Explanation: ***Topoisomerase*** - **Topoisomerases** are enzymes essential for DNA replication; they induce temporary **single- or double-strand breaks** in DNA to relieve **supercoiling** ahead of the replication fork. - This cutting and rejoining activity prevents the DNA from becoming excessively tangled and facilitates the unwinding process required for synthesis. *DNA polymerase* - **DNA polymerase** is responsible for **synthesizing new DNA strands** by adding nucleotides, not for cutting the DNA backbone. - It works by moving along the template strand, reading the bases, and then adding complementary nucleotides to the growing DNA strand. *DNA ligase* - **DNA ligase** functions to **join DNA fragments** together by forming phosphodiester bonds, especially in sealing Okazaki fragments during lagging strand synthesis. - Its role is to ligate (join) cut strands, not to initiate cuts in the DNA. *Helicase* - **Helicase** unwinds the DNA double helix into single strands using ATP hydrolysis; it **separates the two strands** but does not cut the phosphodiester backbone. - This enzyme creates the replication fork by disrupting hydrogen bonds between base pairs, making the DNA accessible for replication machinery.

Question 139: DNA microarrays allow detection of gene mutations through which process?

A. Polymerase Chain Reaction
B. Cloning
C. Southern Blotting
D. Hybridization (Correct Answer)

Explanation: ***Hybridization*** - DNA microarrays detect mutations by **hybridizing labeled patient DNA** to **thousands of oligonucleotide probes** containing known DNA sequences immobilized on a solid surface. - A mismatch between the patient's DNA and the probe results in **reduced or absent hybridization**, indicating a **mutation or genetic variation**. - This principle allows **high-throughput screening** of multiple genes simultaneously. *Polymerase Chain Reaction* - PCR is used to **amplify specific DNA sequences exponentially**, creating millions of copies from minimal starting material. - While PCR may be used to **prepare DNA samples** before microarray analysis, it is **not the detection mechanism** on the chip itself. *Cloning* - Cloning involves creating **identical copies of DNA fragments, cells, or organisms** using vectors and host cells. - It's a method for **producing large quantities** of specific DNA sequences but **not a detection technique** for mutations on microarrays. *Southern Blotting* - Southern blotting detects specific DNA sequences through **gel electrophoresis, membrane transfer, and probe hybridization**. - While it also uses hybridization, it is a **low-throughput technique** analyzing one sample at a time, unlike the **high-throughput parallel analysis** of DNA microarrays.
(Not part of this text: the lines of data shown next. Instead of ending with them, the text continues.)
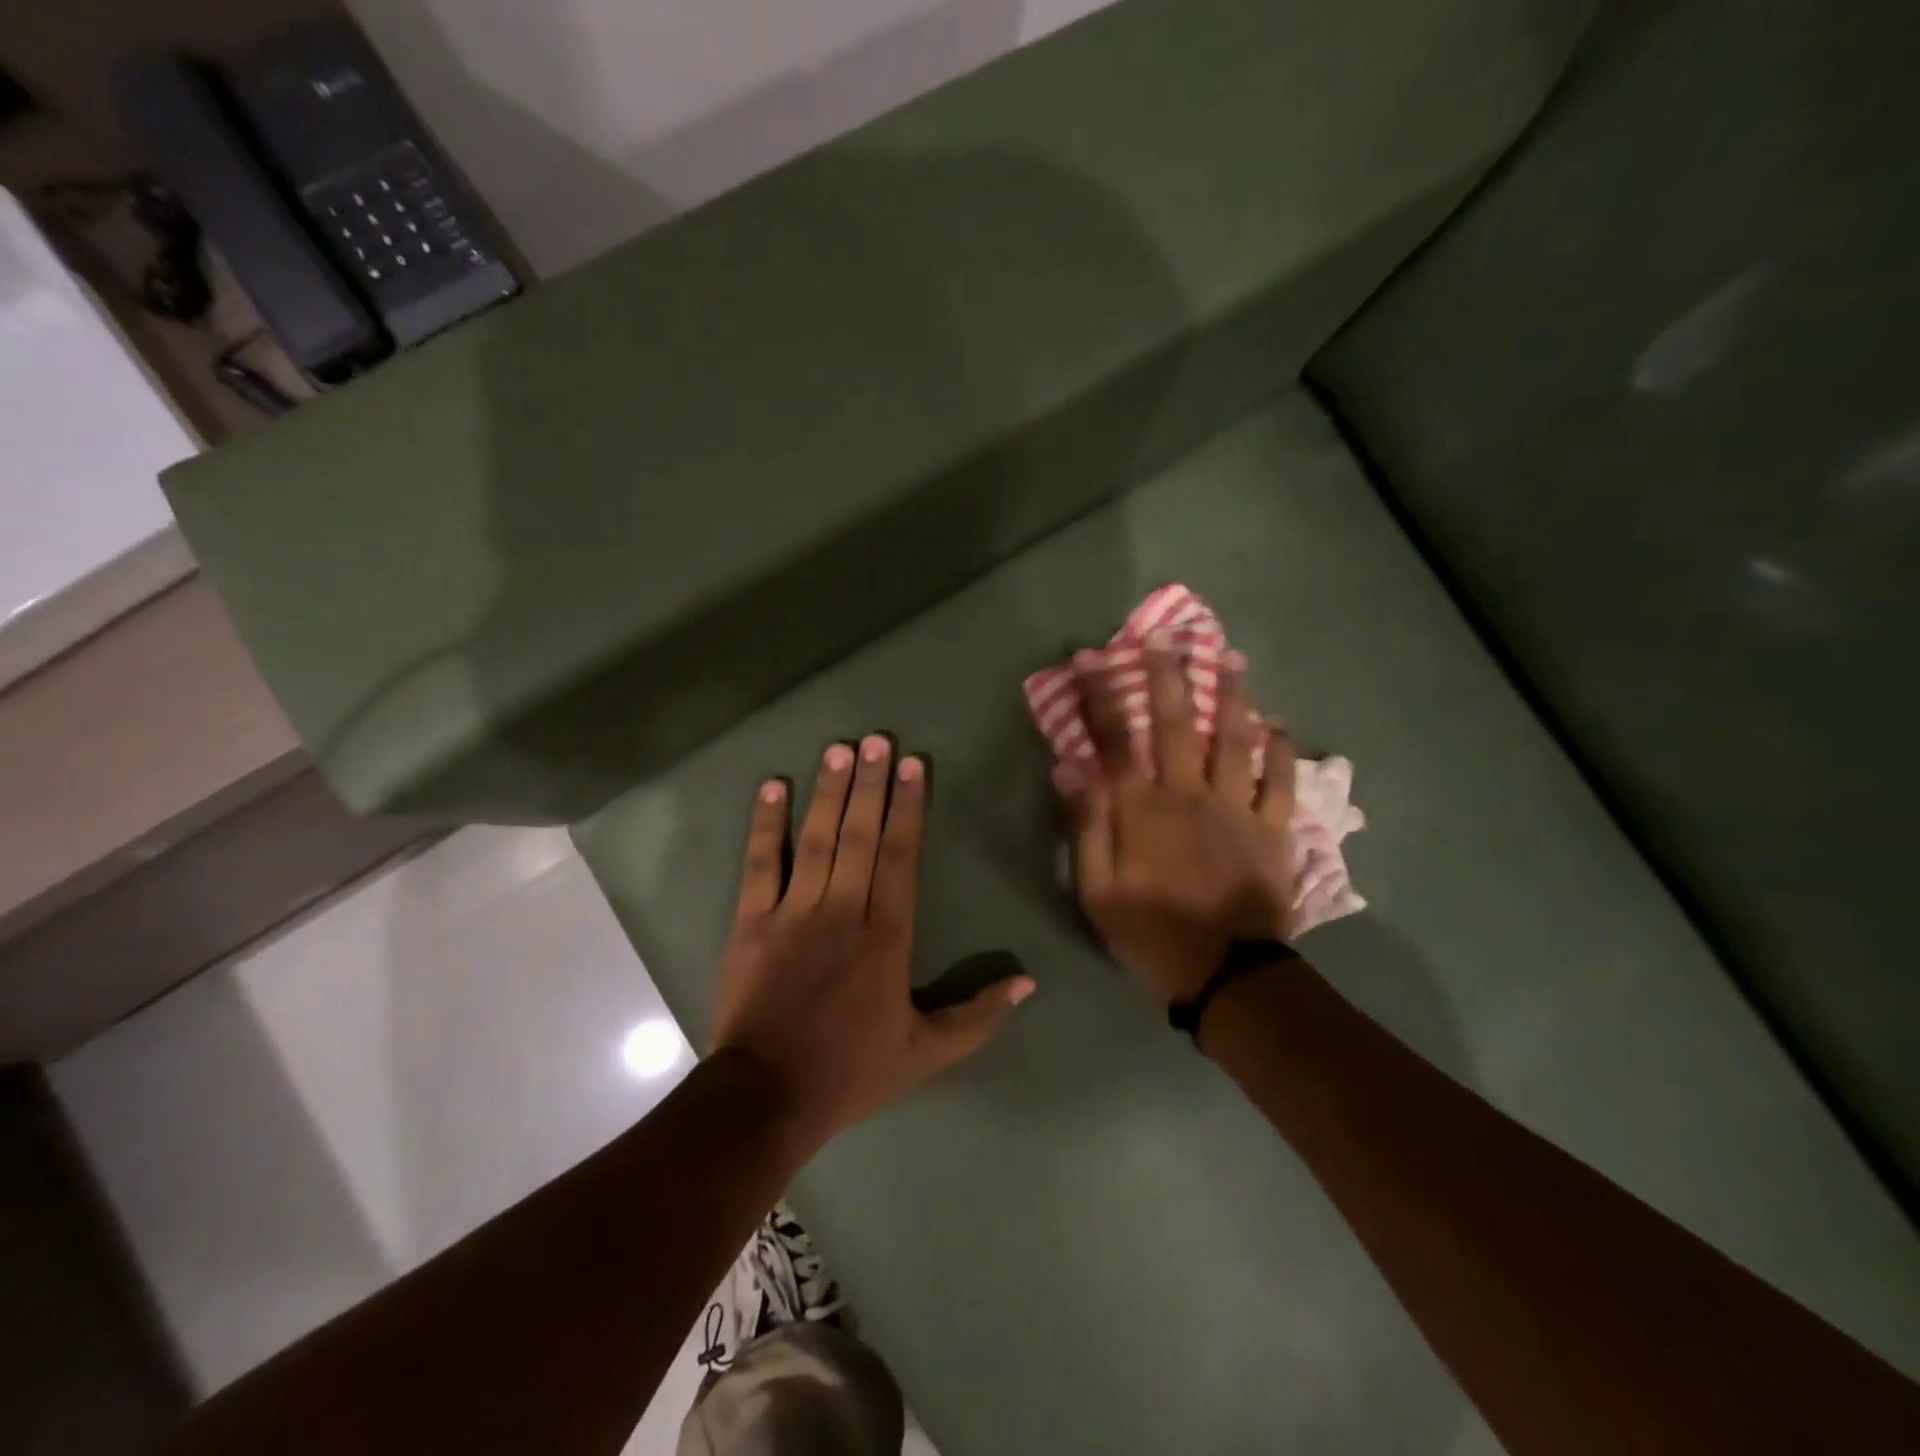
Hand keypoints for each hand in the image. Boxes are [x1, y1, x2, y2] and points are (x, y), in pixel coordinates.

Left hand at [711, 735, 1035, 1146]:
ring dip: (829, 791)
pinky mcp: (752, 922)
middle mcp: (844, 911)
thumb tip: (1028, 983)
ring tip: (840, 749)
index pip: (901, 858)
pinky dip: (766, 825)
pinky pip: (760, 864)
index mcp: (886, 937)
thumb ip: (979, 1017)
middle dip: (871, 784)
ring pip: (817, 839)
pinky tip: (773, 788)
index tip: (913, 766)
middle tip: (878, 739)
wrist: (768, 1097)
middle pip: (861, 835)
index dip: (908, 808)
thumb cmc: (851, 1071)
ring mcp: (794, 912)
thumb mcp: (926, 1053)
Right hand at [1060, 650, 1295, 1004]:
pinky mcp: (1272, 830)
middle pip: (1176, 725)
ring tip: (1231, 661)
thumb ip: (1085, 826)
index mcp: (1141, 810)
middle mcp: (1187, 795)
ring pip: (1234, 741)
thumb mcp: (1096, 889)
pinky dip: (1282, 752)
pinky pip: (1281, 783)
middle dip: (1168, 677)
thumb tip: (1068, 768)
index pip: (1114, 741)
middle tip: (1168, 638)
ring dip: (1231, 698)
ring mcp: (1236, 809)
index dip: (1100, 696)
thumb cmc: (1150, 932)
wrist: (1225, 975)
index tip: (1091, 658)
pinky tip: (1279, 727)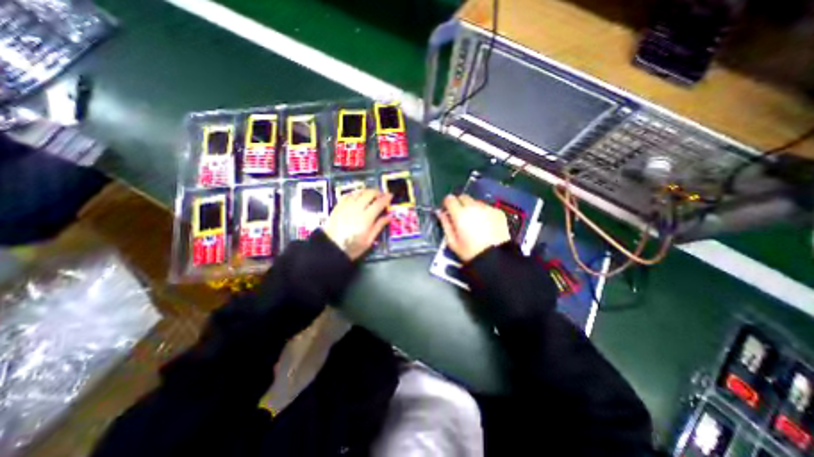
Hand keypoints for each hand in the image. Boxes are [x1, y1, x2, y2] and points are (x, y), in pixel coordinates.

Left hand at [323, 190, 392, 261]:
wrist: (332, 248)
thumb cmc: (353, 247)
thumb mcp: (369, 240)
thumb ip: (379, 226)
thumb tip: (389, 217)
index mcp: (366, 218)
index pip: (379, 203)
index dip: (386, 198)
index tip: (390, 196)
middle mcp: (357, 209)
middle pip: (369, 194)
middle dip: (377, 192)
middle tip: (381, 195)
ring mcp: (346, 206)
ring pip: (359, 192)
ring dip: (367, 191)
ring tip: (371, 194)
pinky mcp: (339, 206)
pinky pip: (348, 195)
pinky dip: (355, 193)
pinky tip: (358, 196)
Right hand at [439, 193, 506, 263]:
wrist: (496, 258)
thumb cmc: (470, 252)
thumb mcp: (452, 241)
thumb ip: (445, 224)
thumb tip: (440, 213)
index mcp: (460, 214)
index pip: (449, 199)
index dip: (447, 204)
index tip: (447, 210)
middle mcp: (473, 207)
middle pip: (463, 197)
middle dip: (459, 203)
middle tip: (460, 216)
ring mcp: (487, 208)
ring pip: (475, 202)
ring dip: (472, 208)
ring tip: (474, 222)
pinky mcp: (498, 212)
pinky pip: (487, 207)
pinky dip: (483, 212)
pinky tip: (485, 224)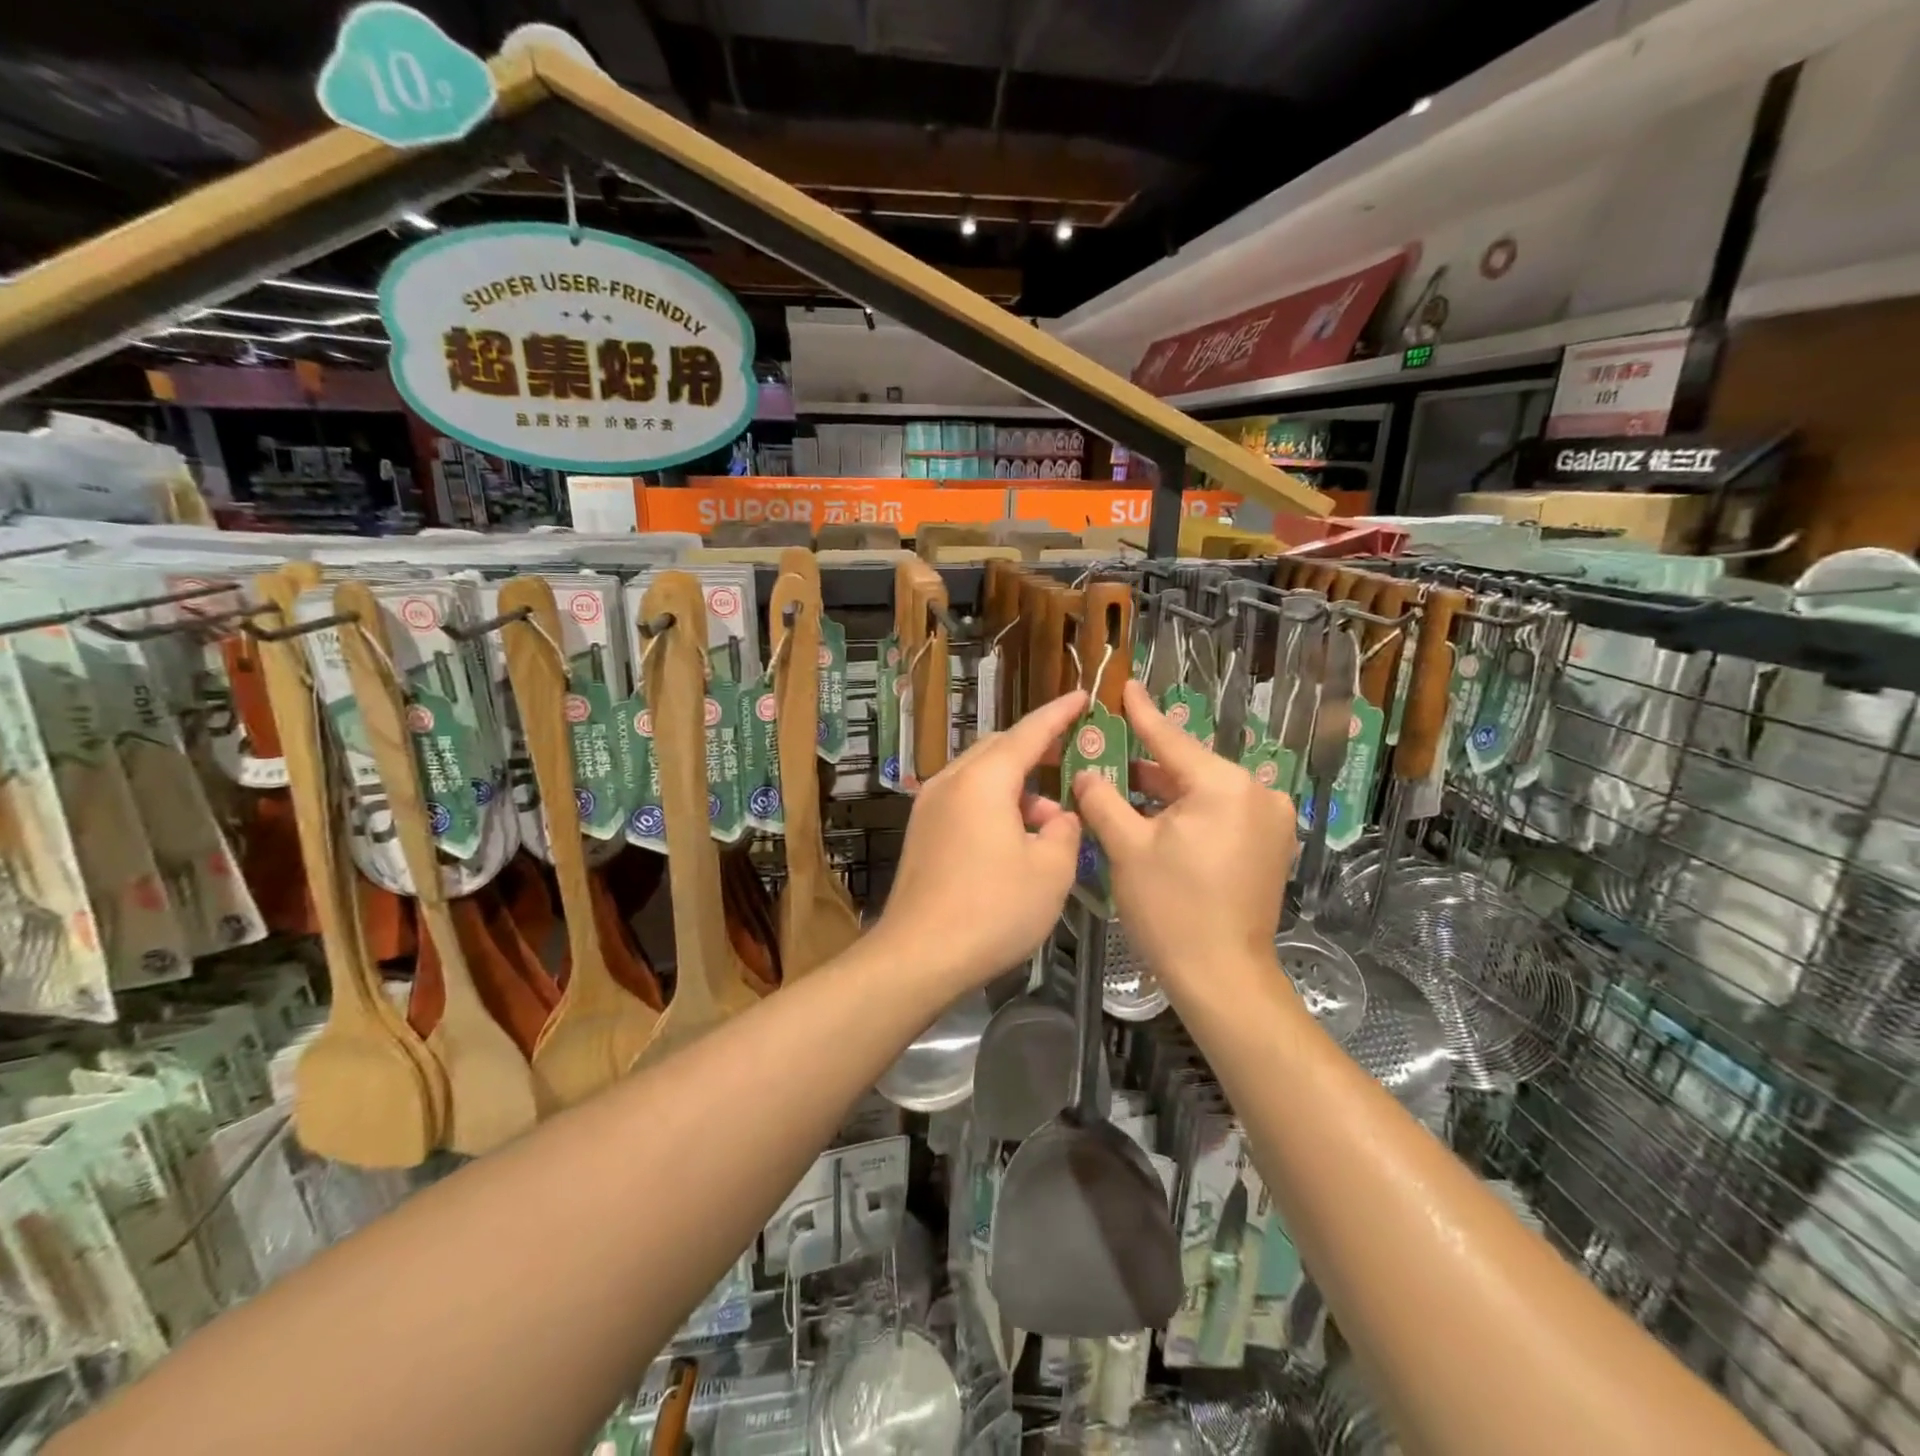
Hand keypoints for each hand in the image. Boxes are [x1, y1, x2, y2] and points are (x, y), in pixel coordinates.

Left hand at [875, 691, 1087, 991]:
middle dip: (1037, 750)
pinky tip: (1015, 840)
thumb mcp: (1051, 870)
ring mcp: (929, 807)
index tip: (1083, 696)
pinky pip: (965, 801)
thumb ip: (1065, 831)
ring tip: (1050, 820)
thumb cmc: (993, 909)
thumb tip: (1057, 819)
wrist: (919, 956)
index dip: (1059, 714)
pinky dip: (995, 806)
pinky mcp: (922, 833)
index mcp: (983, 780)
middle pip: (999, 750)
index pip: (1029, 732)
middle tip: (1071, 756)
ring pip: (981, 777)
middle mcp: (951, 782)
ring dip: (1017, 788)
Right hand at [1072, 680, 1294, 986]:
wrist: (1223, 977)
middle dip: (1147, 762)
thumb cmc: (1172, 910)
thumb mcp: (1127, 848)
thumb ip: (1103, 800)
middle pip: (1190, 766)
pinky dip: (1189, 812)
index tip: (1126, 685)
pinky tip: (1155, 816)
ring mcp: (1270, 822)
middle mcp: (1257, 794)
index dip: (1142, 713)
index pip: (1172, 739)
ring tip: (1123, 784)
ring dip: (1166, 791)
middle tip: (1108, 750)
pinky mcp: (1269, 846)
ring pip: (1205, 792)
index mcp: (1224, 786)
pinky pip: (1221, 813)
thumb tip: (1086, 773)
Question 140: Protein glycosylation occurs in:

A. Peroxisomes
B. Endoplasmic reticulum (ER) (Correct Answer)
C. Mitochondria
D. Golgi bodies

Explanation: ***ER*** - **N-linked glycosylation**, the most common type of protein glycosylation, initiates in the **endoplasmic reticulum (ER)**, where an oligosaccharide precursor is transferred to asparagine residues of newly synthesized proteins. - The ER environment facilitates protein folding and quality control, ensuring correctly folded glycoproteins are transported further. *Golgi bodies* - While **further modification and processing** of glycosylated proteins occur in the Golgi apparatus, the initial step of N-linked glycosylation begins in the ER. - The Golgi is responsible for trimming and adding different sugar residues to complete the **glycan chains** and for sorting the glycoproteins to their final destinations. *Mitochondria* - Mitochondria are primarily involved in **cellular respiration** and **ATP production**. - They do not play a significant role in protein glycosylation; most mitochondrial proteins are imported from the cytoplasm in an unglycosylated state. *Peroxisomes* - Peroxisomes are involved in various **metabolic processes**, including fatty acid oxidation and detoxification. - They are not known to be sites of protein glycosylation.